Russian state media are now reporting that missile defense systems, both ashore in occupied Crimea and aboard ships of the Black Sea Fleet, have been placed on high alert.
AFP reports that Colonel Andriy Lysenko, spokesman for the Ukrainian MOD, told reporters today:
“With regard to some threats and the like, they cannot interfere with the plans of the armed forces of Ukraine and the designers of military weapons which will be carried out on the territory of a sovereign Ukraine,” Lysenko said at a briefing on Nov. 30 commenting on media reports about the threats by the Russian Defense Ministry to launch a missile strike if Ukraine holds exercises near Crimea.

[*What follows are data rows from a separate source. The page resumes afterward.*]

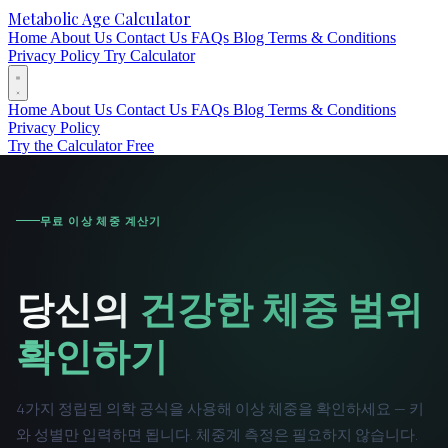
Metabolic Age Calculator
Home
About Us
Contact Us
FAQs
Blog
Terms & Conditions
Privacy Policy
Try Calculator
Home
About Us
Contact Us
FAQs
Blog
Terms & Conditions
Privacy Policy
Try the Calculator Free
무료 이상 체중 계산기
당신의
건강한 체중 범위
확인하기
4가지 정립된 의학 공식을 사용해 이상 체중을 확인하세요 — 키
와 성별만 입력하면 됩니다. 체중계 측정은 필요하지 않습니다.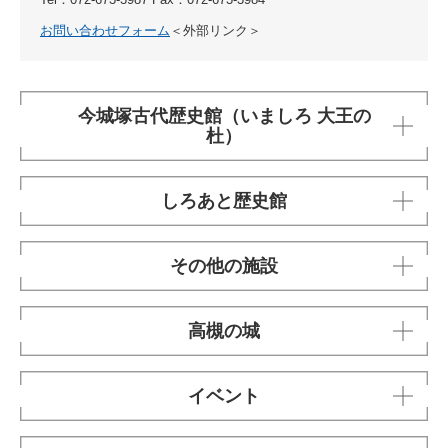
お問い合わせフォーム
＜外部リンク＞
今城塚古代歴史館（いましろ 大王の
杜）
しろあと歴史館
その他の施設
高槻の城
イベント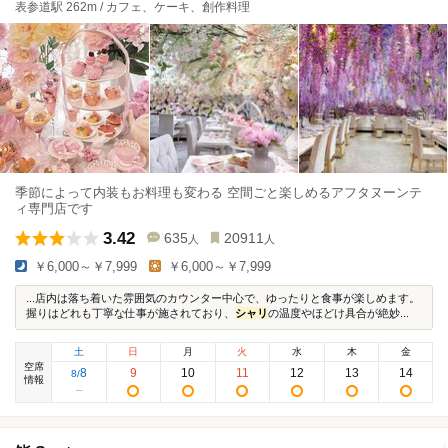
表参道駅 262m / カフェ、ケーキ、創作料理
季節によって内装もお料理も変わる 空間ごと楽しめるアフタヌーンテ
ィ専門店です
3.42
635
20911
人
人
￥6,000～￥7,999
￥6,000～￥7,999
...店内は落ち着いた雰囲気のカウンター中心で、ゆったりと食事が楽しめます。
握りはどれも丁寧な仕事が施されており、
シャリ
の温度やほどけ具合が絶妙...
土
日
月
火
水
木
金
空席
8
9
10
11
12
13
14
8
/
情報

According to him, Ukraine is an independent state, and all the military exercises and tests will be held according to the plan.
“We have a national territory of Ukraine, where we will carry out all the tests and drills and no one will tell to us what to do here,” the Defense Ministry’s spokesman said.
Lysenko said Ukraine is acting in compliance with all the international agreements.
This evening the chairman of Ukraine’s National Security and Defense Council, Oleksandr Turchynov, claimed that yesterday’s announcement from the Russian defense minister, Sergei Shoigu, that two motor-rifle divisions, in the Belgorod and Voronezh regions, were being redeployed closer to the Russian border, may be linked to the threats as part of a “provocation.”